[dmis-bof] Vote for submission of Charter

Arie Shoshani shoshani at lbl.gov
Tue Mar 21 17:35:16 CST 2006


Michel, Bill,

Thanks for the clarifications.  That is very helpful.  I think the 
Charter as you have it now articulates the intention is sufficiently well.

Now, for the sake of discussion I'll like to pursue the question of 
storage and data movement a bit further.

You say:
"When requesting a data movement, I have certain expectations that I 
would like to be met. It is simply not always true that a service can 
meet these expectations; for example if I request a data transfer to be 
carried out using GridFTP but the service supports only MTOM, then the 
request would fail."

Now, suppose that the expectation is that the data will be moved to some 
storage system and that the entire volume is 1 TB.  Which component will 
take care of making sure that the user is allowed to move a TB, and that 
there is enough space allocated?  I don't think the DMIS should do that. 

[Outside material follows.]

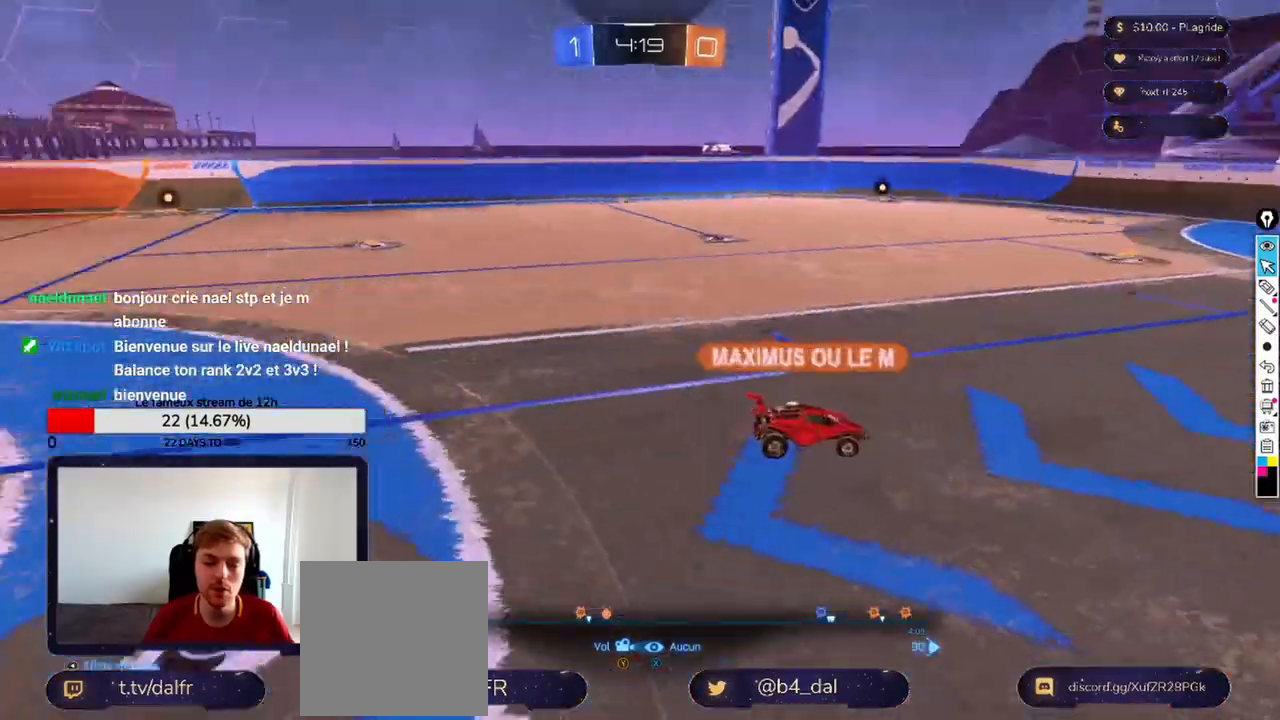
{"buttons": [], "left_stick": "up", "right_stick": "left", "events": [[167, "left_stick", "up"], [208, "right_stick", "center"], [292, "right_stick", "left"]]}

It seems from what you suggested below (the "hierarchical model"), that 
in this case the data movement call could be made to an SRM (which will 
allocate the space) and it will call the DMIS for the actual transfer.  
Is this how you envision this working?

Another expectation could be that the TB movement should happen in 24 
hours.  Would the DMIS try to estimate whether this can be achieved?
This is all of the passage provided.